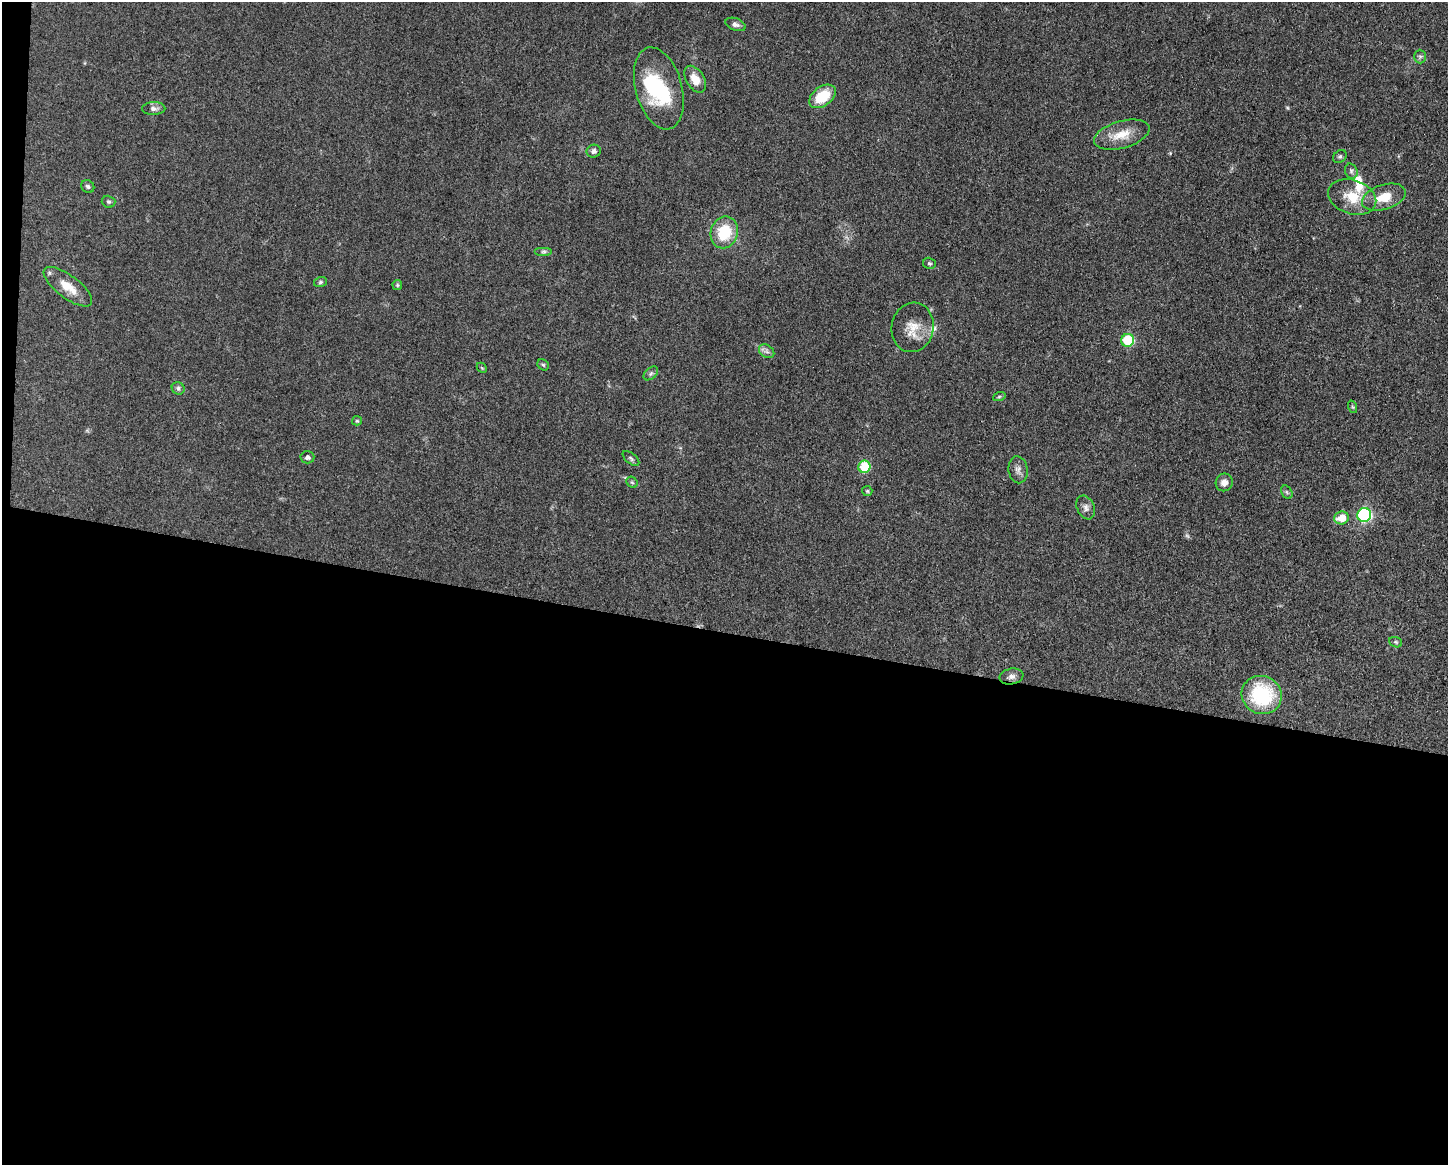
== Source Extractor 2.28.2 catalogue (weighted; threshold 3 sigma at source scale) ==
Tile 10 of 3 x 4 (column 1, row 4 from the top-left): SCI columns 232-1677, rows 3-1165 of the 4681 x 4654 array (HDU 1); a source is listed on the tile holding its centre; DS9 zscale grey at full resolution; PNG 1450 x 1167 px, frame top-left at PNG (2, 2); each listed source drawn as its Kron ellipse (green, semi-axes under 4 px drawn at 4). Shown black and unused: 46% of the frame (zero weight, under 3 of 5 exposures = <1% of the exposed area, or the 3 px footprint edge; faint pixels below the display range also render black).
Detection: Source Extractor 2.28.2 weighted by HDU 2 'WHT'; one run over the whole footprint, this tile lists its part. Background 0.0619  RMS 0.0058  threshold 0.0261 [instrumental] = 3 sigma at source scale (4.5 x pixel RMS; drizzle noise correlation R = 1.50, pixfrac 1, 0.05/0.05 arcsec/px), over >= 5 px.
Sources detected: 49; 1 too faint to see at this stretch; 1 inside a brighter object's white glare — neither listed nor drawn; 3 inside a brighter listed object's ellipse — not listed separately; the other 44 listed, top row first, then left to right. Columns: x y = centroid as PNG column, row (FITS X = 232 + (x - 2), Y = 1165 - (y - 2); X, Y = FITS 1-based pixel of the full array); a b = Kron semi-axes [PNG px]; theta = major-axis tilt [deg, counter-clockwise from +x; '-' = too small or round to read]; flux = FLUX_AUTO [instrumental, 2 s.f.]
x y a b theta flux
= = = =
Problem to solve
Retype the entries word for word, beginning at the first line of the entries and stopping after the line containing "Tile 10 of 3", and leave the pictures out of your answer.

Final result
== Source Extractor 2.28.2 catalogue (weighted; threshold 3 sigma at source scale) ==
Tile 10 of 3 x 4 (column 1, row 4 from the top-left): SCI columns 232-1677, rows 3-1165 of the 4681 x 4654 array (HDU 1); a source is listed on the tile holding its centre; DS9 zscale grey at full resolution; PNG 1450 x 1167 px, frame top-left at PNG (2, 2); each listed source drawn as its Kron ellipse (green, semi-axes under 4 px drawn at 4). Shown black and unused: 46% of the frame (zero weight, under 3 of 5 exposures = <1% of the exposed area, or the 3 px footprint edge; faint pixels below the display range also render black).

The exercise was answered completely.